Throughout the week residents and architects gather around an oak table for informal meetings, snacks and strong coffee; on Fridays, after-work drinks sometimes develop into impromptu parties. Visitors can inspect intricate models of Cobe’s latest projects, peruse specialist publications or buy posters and planters for their homes. “It feels great to create such a space,” says Stubbergaard. “People are dropping by and smiling at me when I arrive at and leave the office.”
TO EAT: Pastries, smørrebrød and skyr.
TO DRINK: Coffee, lemonade, craft beer and wine.
Much of what east London-based graphic-design studio Here Design does is about food. From packaging to branding, the team have worked on projects for the likes of restaurant Palomar and chef Yotam Ottolenghi’s dining spot Nopi. So it seems natural that lunch here should be a big deal.
The company’s ground-floor kitchen is used daily but every Friday it hosts a company-wide banquet cooked by a rotating roster of colleagues. The tradition began in 2006 during the early stages of the agency’s existence, when the three founders worked at partner Caz Hildebrand’s house. But as the business grew and moved to London Fields, a hip and foodie neighbourhood, the habit endured.
Catering for 40 people is no easy feat but doesn’t seem to be a chore. “This is my favourite thing about the job,” says senior project manager Olivia Rawlinson. A budget of £175 (€190) per meal goes a long way.

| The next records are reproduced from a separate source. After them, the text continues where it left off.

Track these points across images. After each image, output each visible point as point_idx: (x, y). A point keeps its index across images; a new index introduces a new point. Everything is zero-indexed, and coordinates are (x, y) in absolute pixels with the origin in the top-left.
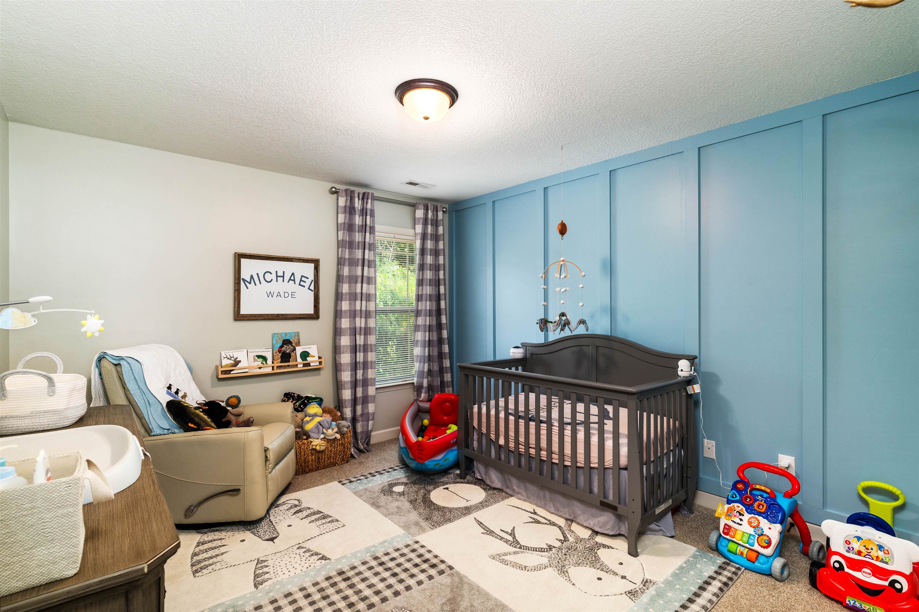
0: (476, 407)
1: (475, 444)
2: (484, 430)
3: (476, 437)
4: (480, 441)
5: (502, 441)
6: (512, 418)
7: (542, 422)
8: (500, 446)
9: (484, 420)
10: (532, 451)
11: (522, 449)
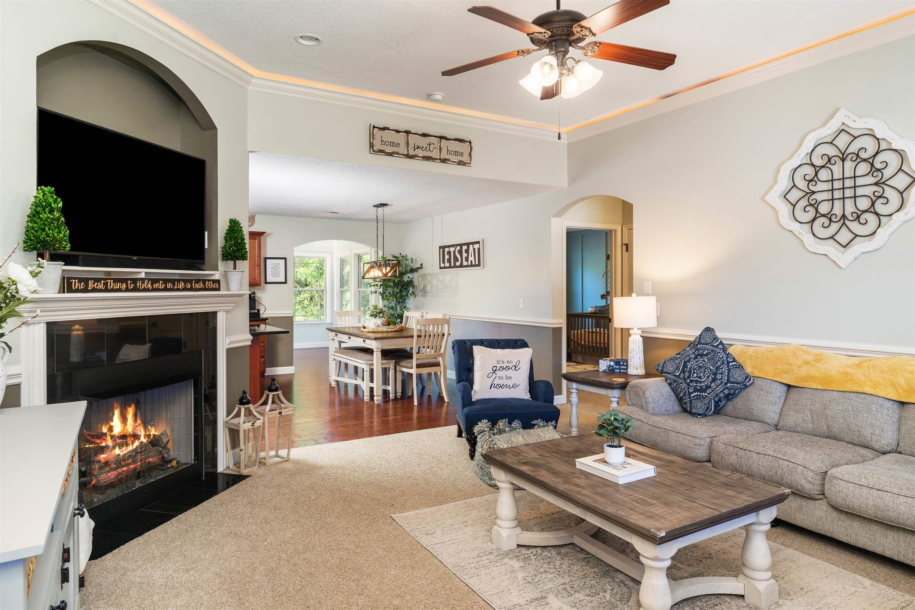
0: (572, 332)
1: (572, 346)
2: (576, 340)
3: (572, 343)
4: (574, 345)
5: (583, 343)
6: (587, 333)
7: (598, 333)
8: (582, 345)
9: (576, 335)
10: (594, 344)
11: (591, 344)
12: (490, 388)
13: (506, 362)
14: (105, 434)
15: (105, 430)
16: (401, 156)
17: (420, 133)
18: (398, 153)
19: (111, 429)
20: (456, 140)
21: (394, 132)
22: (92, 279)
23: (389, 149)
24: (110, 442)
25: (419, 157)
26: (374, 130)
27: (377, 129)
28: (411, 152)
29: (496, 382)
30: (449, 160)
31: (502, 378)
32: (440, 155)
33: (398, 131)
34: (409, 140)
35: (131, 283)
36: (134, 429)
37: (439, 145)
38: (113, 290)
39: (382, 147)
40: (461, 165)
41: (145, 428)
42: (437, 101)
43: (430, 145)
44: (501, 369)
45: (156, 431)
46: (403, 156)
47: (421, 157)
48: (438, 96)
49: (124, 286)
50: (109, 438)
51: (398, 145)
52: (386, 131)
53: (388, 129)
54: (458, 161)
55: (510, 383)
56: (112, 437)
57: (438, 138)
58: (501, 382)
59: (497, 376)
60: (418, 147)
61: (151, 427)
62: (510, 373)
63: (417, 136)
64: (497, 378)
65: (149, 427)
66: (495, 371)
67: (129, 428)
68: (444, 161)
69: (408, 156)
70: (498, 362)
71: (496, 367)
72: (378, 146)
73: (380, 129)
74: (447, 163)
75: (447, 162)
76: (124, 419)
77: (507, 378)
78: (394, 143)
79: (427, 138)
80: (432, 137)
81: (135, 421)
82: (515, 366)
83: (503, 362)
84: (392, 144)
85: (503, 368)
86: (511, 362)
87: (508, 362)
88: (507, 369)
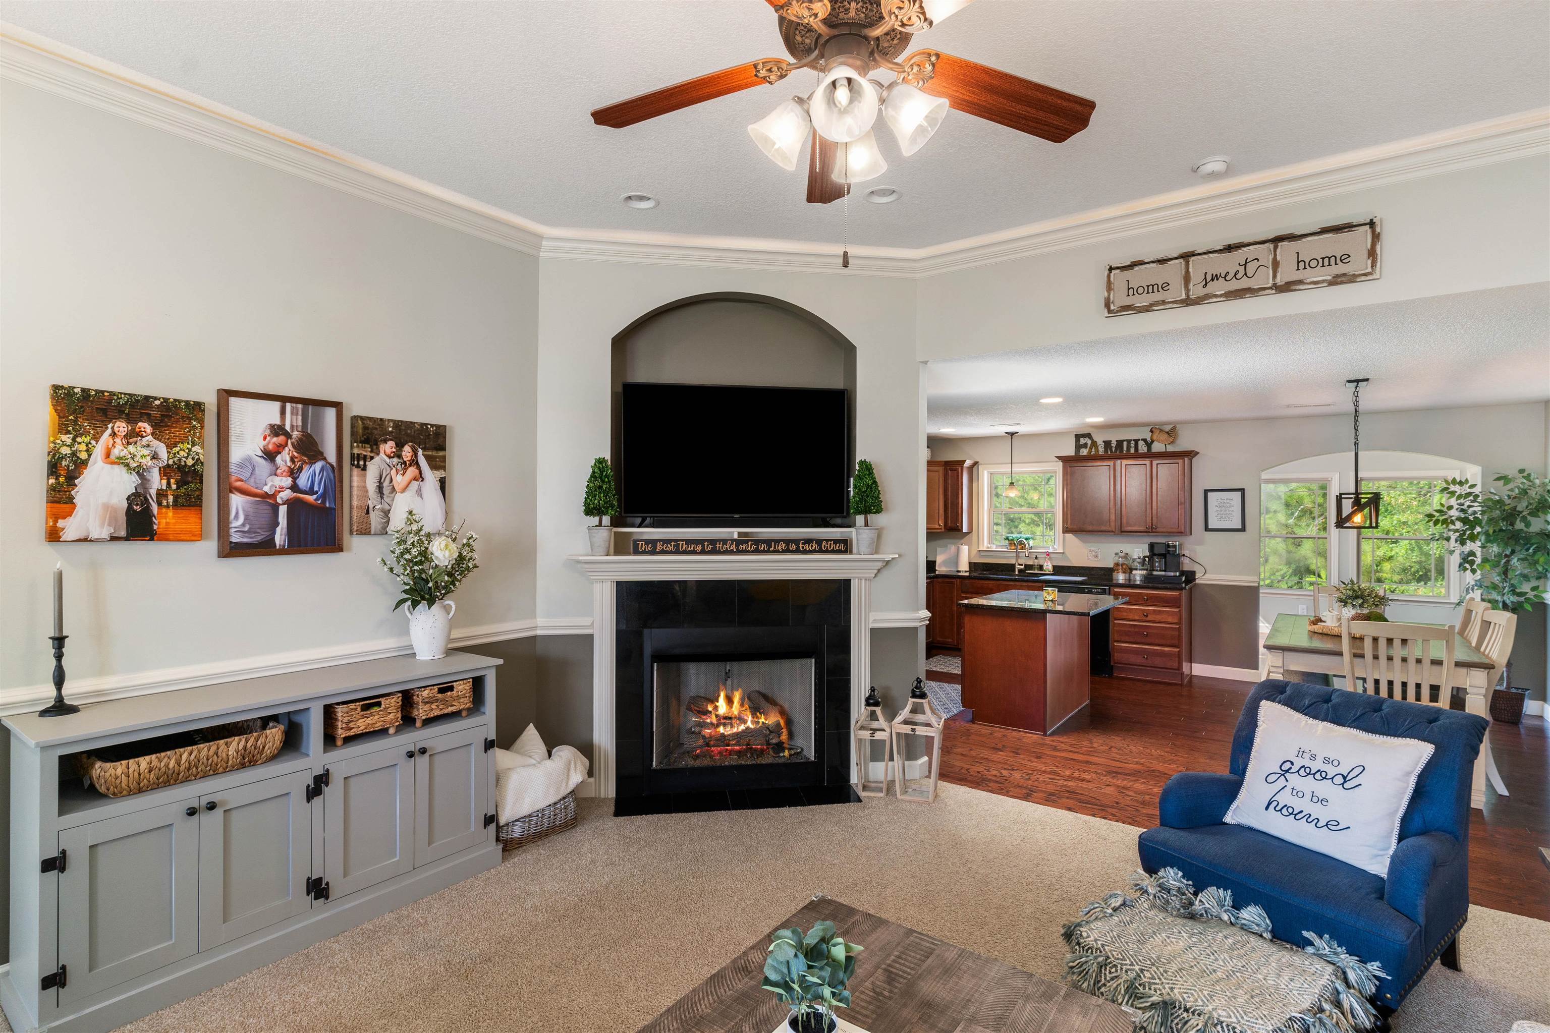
12: (1267, 808)
13: (1320, 759)
14: (710, 712)
15: (710, 708)
16: (1171, 306)
17: (1218, 248)
18: (1164, 302)
19: (716, 708)
20: (1324, 231)
21: (1155, 265)
22: (660, 541)
23: (1141, 301)
24: (714, 720)
25: (1216, 296)
26: (1112, 275)
27: (1117, 271)
28: (1196, 291)
29: (1284, 798)
30: (1301, 282)
31: (1300, 794)
32: (1275, 276)
33: (1162, 261)
34: (1191, 270)
35: (708, 545)
36: (740, 712)
37: (1271, 257)
38: (685, 552)
39: (1128, 301)
40: (1342, 283)
41: (754, 715)
42: (1214, 176)
43: (1245, 265)
44: (1302, 772)
45: (766, 719)
46: (1175, 305)
47: (1221, 296)
48: (1214, 165)
49: (699, 548)
50: (714, 716)
51: (1165, 286)
52: (1137, 268)
53: (1141, 263)
54: (1329, 278)
55: (1322, 813)
56: (717, 716)
57: (1267, 245)
58: (1298, 804)
59: (1290, 785)
60: (1215, 278)
61: (760, 713)
62: (1324, 789)
63: (1210, 255)
64: (1288, 790)
65: (758, 714)
66: (1287, 771)
67: (736, 709)
68: (1287, 287)
69: (1188, 302)
70: (1301, 753)
71: (1292, 763)
72: (1120, 299)
73: (1123, 268)
74: (1295, 290)
75: (1294, 287)
76: (729, 701)
77: (1315, 799)
78: (1156, 287)
79: (1238, 252)
80: (1252, 247)
81: (742, 705)
82: (1344, 778)
83: (1313, 757)
84: (1151, 288)
85: (1308, 770)
86: (1335, 763)
87: (1327, 760)
88: (1318, 776)
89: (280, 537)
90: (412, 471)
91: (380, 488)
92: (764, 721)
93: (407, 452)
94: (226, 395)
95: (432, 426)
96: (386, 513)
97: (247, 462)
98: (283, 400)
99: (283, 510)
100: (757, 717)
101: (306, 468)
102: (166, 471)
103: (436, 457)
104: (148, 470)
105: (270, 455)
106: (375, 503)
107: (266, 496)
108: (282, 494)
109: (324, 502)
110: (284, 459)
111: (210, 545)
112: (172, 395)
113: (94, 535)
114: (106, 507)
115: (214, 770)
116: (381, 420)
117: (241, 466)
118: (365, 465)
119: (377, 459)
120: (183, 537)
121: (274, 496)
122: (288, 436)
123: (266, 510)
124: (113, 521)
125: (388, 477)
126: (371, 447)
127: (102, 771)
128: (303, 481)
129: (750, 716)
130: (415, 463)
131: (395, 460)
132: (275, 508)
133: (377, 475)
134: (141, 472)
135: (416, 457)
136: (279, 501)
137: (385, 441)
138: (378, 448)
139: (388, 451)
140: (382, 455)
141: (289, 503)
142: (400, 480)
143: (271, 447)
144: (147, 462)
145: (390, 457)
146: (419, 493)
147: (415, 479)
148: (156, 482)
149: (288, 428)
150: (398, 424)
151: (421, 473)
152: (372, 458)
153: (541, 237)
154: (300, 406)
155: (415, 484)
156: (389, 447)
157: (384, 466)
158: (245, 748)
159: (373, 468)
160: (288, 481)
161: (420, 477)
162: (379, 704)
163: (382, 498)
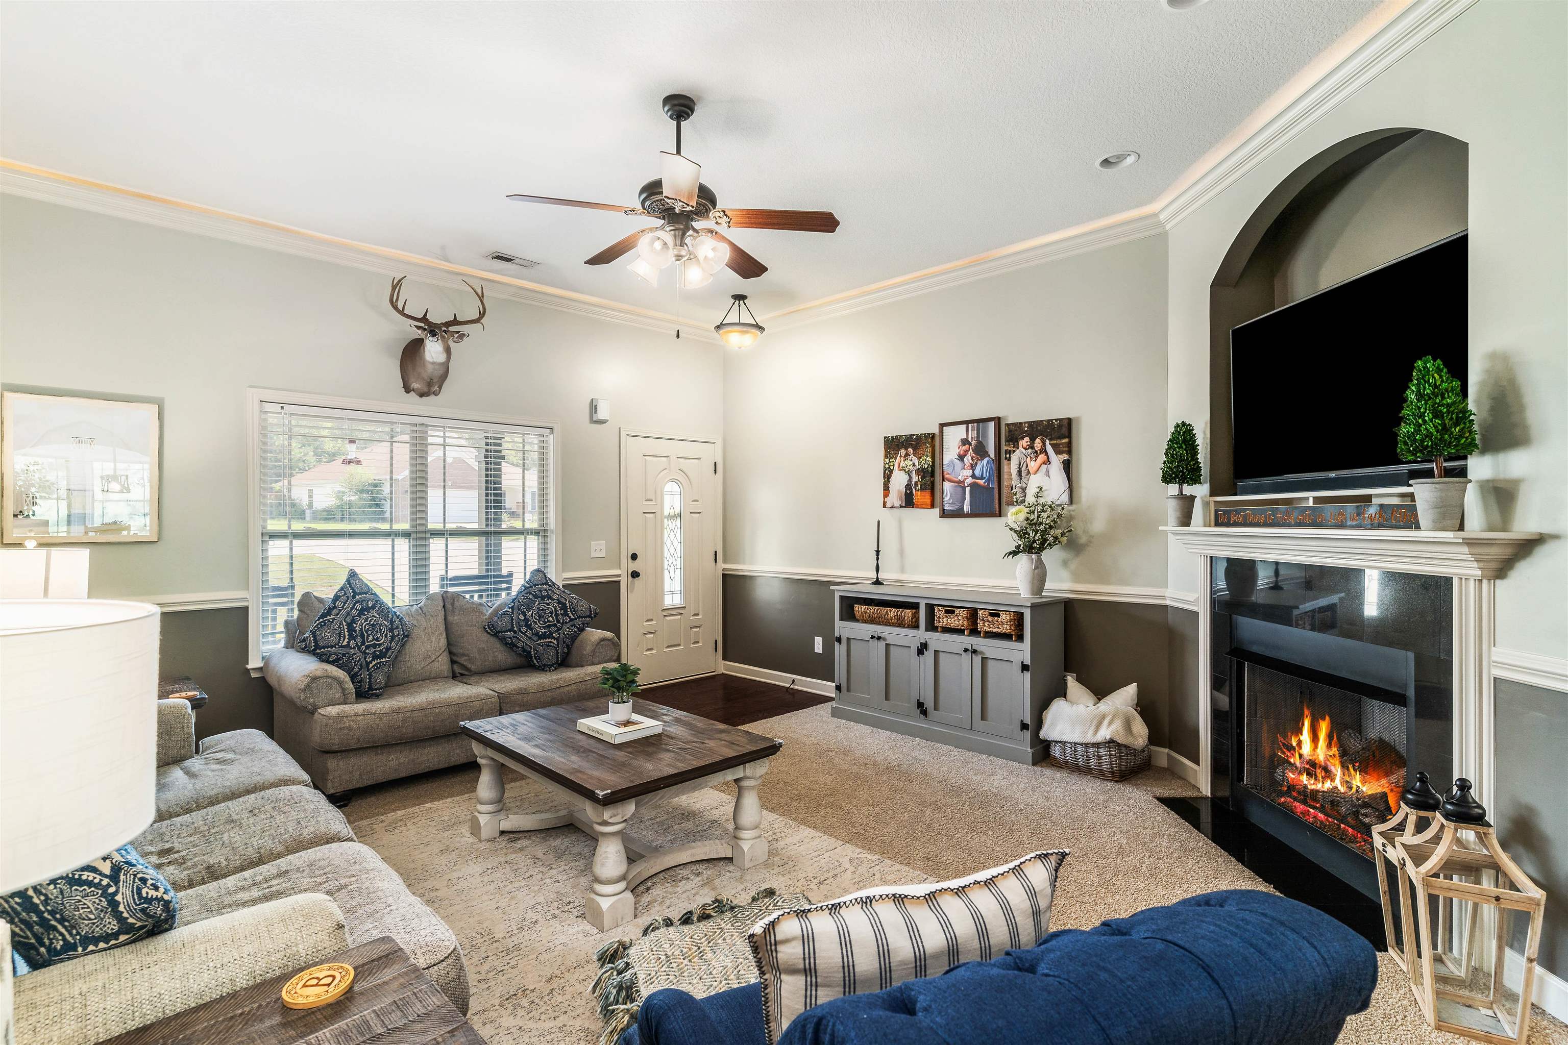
89: (966, 508)
90: (1042, 457)
91: (1020, 472)
92: (1359, 784)
93: (1038, 443)
94: (942, 426)
95: (1056, 420)
96: (1024, 490)
97: (951, 463)
98: (967, 422)
99: (968, 489)
100: (1350, 775)
101: (979, 462)
102: (918, 472)
103: (1060, 444)
104: (911, 472)
105: (961, 458)
106: (1017, 483)
107: (960, 482)
108: (967, 481)
109: (989, 484)
110: (968, 459)
111: (936, 511)
112: (919, 432)
113: (895, 506)
114: (899, 491)
115: (887, 623)
116: (1020, 423)
117: (948, 466)
118: (1010, 457)
119: (1017, 451)
120: (923, 506)
121: (963, 482)
122: (970, 444)
123: (959, 490)
124: (901, 499)
125: (1025, 464)
126: (1014, 444)
127: (859, 609)
128: (978, 472)
129: (1339, 769)
130: (1044, 451)
131: (1030, 451)
132: (964, 488)
133: (1018, 463)
134: (909, 473)
135: (1045, 446)
136: (966, 485)
137: (1023, 438)
138: (1018, 444)
139: (1025, 445)
140: (1021, 448)
141: (971, 485)
142: (1033, 465)
143: (962, 452)
144: (911, 468)
145: (1026, 449)
146: (1047, 474)
147: (1044, 463)
148: (915, 478)
149: (970, 440)
150: (1031, 424)
151: (1048, 458)
152: (1014, 451)
153: (1156, 215)
154: (976, 424)
155: (1044, 467)
156: (1025, 442)
157: (1022, 456)
158: (897, 615)
159: (1015, 458)
160: (970, 472)
161: (1048, 461)
162: (953, 612)
163: (1021, 479)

Whether inspired by one of the recipe books the team have designed or a celebration in a staff member’s home country, menus change constantly; there have even been Midsommar and Thanksgiving-themed Fridays.
TO EAT: Tomato, onion and sumac salad; cucumber and lamb’s lettuce salad; baked rice with pomegranate seeds, walnuts, olives, feta and pomegranate molasses; lentil, rocket and fennel salad; burrata and pesto; edamame-and-pea hummus; classic hummus; and bread.

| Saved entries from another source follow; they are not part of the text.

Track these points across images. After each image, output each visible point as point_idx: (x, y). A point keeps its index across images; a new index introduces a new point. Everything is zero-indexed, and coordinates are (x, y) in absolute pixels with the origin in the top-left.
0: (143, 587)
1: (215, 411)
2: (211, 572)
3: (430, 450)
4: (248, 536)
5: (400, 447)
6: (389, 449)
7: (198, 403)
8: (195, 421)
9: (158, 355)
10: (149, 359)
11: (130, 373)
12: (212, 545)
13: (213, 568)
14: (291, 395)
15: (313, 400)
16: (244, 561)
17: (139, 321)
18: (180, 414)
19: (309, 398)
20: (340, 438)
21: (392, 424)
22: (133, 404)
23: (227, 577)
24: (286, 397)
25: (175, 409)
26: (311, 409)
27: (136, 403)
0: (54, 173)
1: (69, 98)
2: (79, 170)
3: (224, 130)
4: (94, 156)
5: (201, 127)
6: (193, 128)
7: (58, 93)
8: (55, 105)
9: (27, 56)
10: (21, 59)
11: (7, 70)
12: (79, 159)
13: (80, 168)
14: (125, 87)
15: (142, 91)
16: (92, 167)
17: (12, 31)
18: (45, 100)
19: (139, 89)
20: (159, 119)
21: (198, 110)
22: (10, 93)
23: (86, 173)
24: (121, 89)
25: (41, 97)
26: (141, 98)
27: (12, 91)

TO DRINK: LA Brewery Kombucha.
Every Monday the team behind French weekly newspaper Le 1 make a point of gathering around a table to share lunch. Together with retired journalists, correspondents who have returned from the frontline, poets and illustrators, they discuss the themes of upcoming issues to ensure that the coverage is as impartial as possible. “It was hard for us at the beginning but we knew we had to talk to people outside mainstream media, otherwise we’d be heading in the same direction as everyone else,” says artistic director Natalie Thiriez.
The grand feel of this Parisian flat in Pigalle might evoke images of bourgeois liquid lunches but don’t be fooled: the days of knocking back wine on a deadline – and in between – are long gone. That said, Thiriez does have fond memories of the staff canteen at Paris Match. “We prefer something healthier now – and we drink water.”
TO EAT: Korean salad bowl with a choice of salmon, chicken or tofu.
For dessert: fruit salad and matcha cheesecake.
In 2010, Warby Parker shattered the eyewear industry. The company, which began by selling affordable glasses online, was among the pioneers of the then fledgling direct-to-consumer retail model. Today it has more than 90 shops and, earlier this year, the company was said to be valued at $1.7bn (€1.5bn).
Despite the firm’s growth – it now employs more than 2,000 people – eating together remains a part of life at its Manhattan headquarters. Every Tuesday the company has a meal catered for its staff. Larger headquarters often have their own canteens but they can come at a cost, preventing investment in businesses on the doorstep. But Warby Parker partners with nearby restaurants to devise its menus. When we visit, the food comes courtesy of Inday, Basu Ratnam’s Indian restaurant. Judging by the calm, convivial atmosphere, it has the recipe for staff satisfaction.
TO EAT: Charred chicken curry; chicken-and-turkey meatballs; miso salmon; falafel; cauliflower rice; basmati rice; quinoa; sweet potatoes; yoga lentils; salad with lemon, turmeric and vinaigrette; and corn salsa.